Although the government-Maoist truce has brought a semblance of peace for the past three weeks, Maoist extortion and intimidation have not ceased. In fact they have gone into high gear. The only sector feeling the effect of the ceasefire is the badly-demoralised police force.
Before discussions with the Maoists, Prime Minister Sher Bahadur Deuba called for a meeting of all political parties represented in parliament and the CPN-ML on 10 August. It gave him the mandate to talk, and asked the government to make a carefully thought-out negotiating strategy. The government and Maoists have both named their negotiating teams, and talks may be held by 26 August. As a pre-emptive confidence-building move towards talks, the prime minister has risked intense political opposition to announce that his government will undertake a land reform and management program, abolish untouchability from Nepal's tradition and culture and guarantee women inheritance rights at par with their brothers.
This is a government duly elected by the will of the people, it has thus the legitimacy to govern and also has recognition from the international community. It has the mandate of all political parties to negotiate a peace-settlement without compromising on two fundamental issues: the constitutional monarchy and the continuation of parliamentary democracy.

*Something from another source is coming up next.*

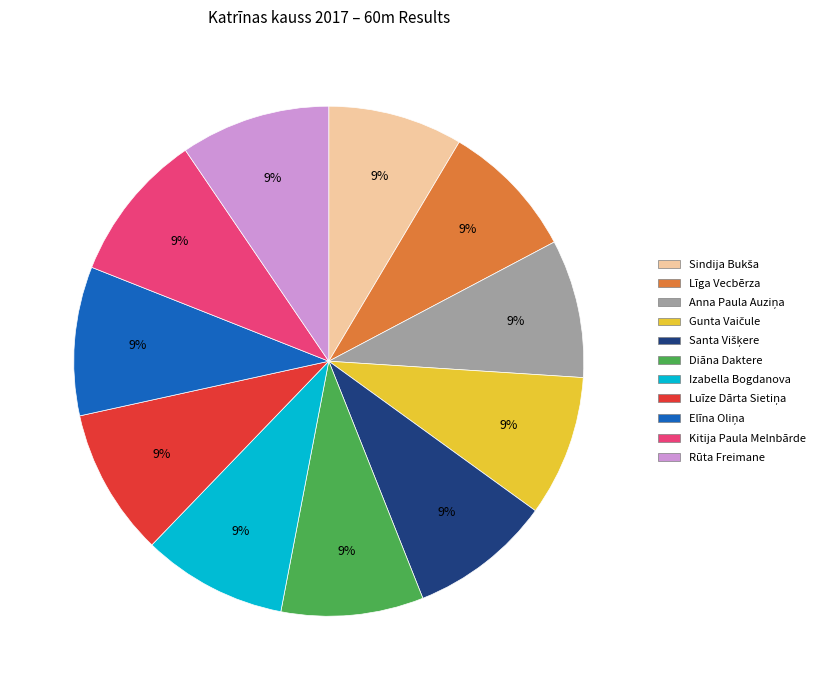

Does any single category account for the majority?

No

The people are fed up with the violence, intimidation and arson being committed in the name of the "peoples' war". The constituency is for peace, and if free of coercion, the people will back the forces of freedom and democracy as against totalitarianism represented by the Maoists. Should there be a failure of the talks, the forces of democracy backed by the army and other security organs will have no option but to quell the insurgency with decisive force.
The Maoists, on the other hand, began their revolution with a populist call for social and economic reform. Unfortunately it has degenerated in many areas into a free-for-all of threats and blackmail. It is possible that the Maoists will provide better governance than we have had in the past 11 years. Sure enough, they have been exploiting the weaknesses of parliamentary democracy and its inability to deliver basic services to the poor. But the very problems that drive their revolution today will be the ones that bedevil them if they come to power.
The ranks of the jobless are swelling, the economy is stagnant, investment is down to zero, and there is no sign of hope, because the political class is mired in corruption and selfish bickering. The law and order situation has deteriorated. And the Maoists have just moved into the vacuum taking advantage of the disarray in government and the political order. They are now using the truce to hold open mass meetings and declare parallel "peoples' governments" in new districts. So far, aside from not attacking police there has been no let-up in their activities.
But it is apparent that the Maoist tactics of spreading terror, not only in the police force but increasingly now among unarmed civilians through the use of brutal force, has turned many away from their revolution. The Maoists may also not easily get the cooperation of the international community if they succeed in setting up a one party dictatorship.
Securing a majority of seats in parliament by a single party does not necessarily ensure political stability. We have seen three governments in two and half years, largely because of political infighting within the Nepali Congress. The present system of electing representative of parliament gives all to the winner and nothing to the losers. The Nepali Congress with only 33 percent of the popular vote has over 50 percent representation in parliament and runs the government single-handedly. The CPN-ML has over three percent of popular vote but no representation in parliament.
Keeping in mind the political reforms that are needed, the Maoists and the government now need to negotiate a peace deal keeping the interest of the nation and the people above political and partisan interests. At present, the stance of both the government and the Maoists appear on surface to be intractable. The Maoists' three substantive demands: the establishment of a people's republic, the setting up of a constituent assembly, and the drafting of a new constitution are unacceptable to the government. The constitutional monarchy and parliamentary democracy are non-negotiables.
So, is there a way out? The government can easily meet most of the other 40 points the Maoists have put forward, and many of them have been addressed in Deuba's 17-point agenda. But the government should now also be prepared to hold mid-term elections, and agree to form a new government comprising of all political parties including the Maoists. It must consider tinkering with clauses in the constitution if that helps ensure better governance. The role of the army and its command certainly needs to be more clearly in line with constitutional monarchy.
The government must now also plan for the eventuality of the talks failing. It must start immediately to coordinate the activities of its security organs and be physically and psychologically prepared. If the Maoists believe that "power flows from the barrel of a gun," then the government must counter it with "if we want peace, we must be prepared for war." The onus of avoiding a wider war is on both sides. Should negotiations fail, the country would be polarised between democratic forces and forces of totalitarianism. We would then slide into civil war, and the spiralling unrest is bound to attract foreign intervention. This would undermine our sovereignty and ultimately lead to the dismemberment or annihilation of the Nepali nation.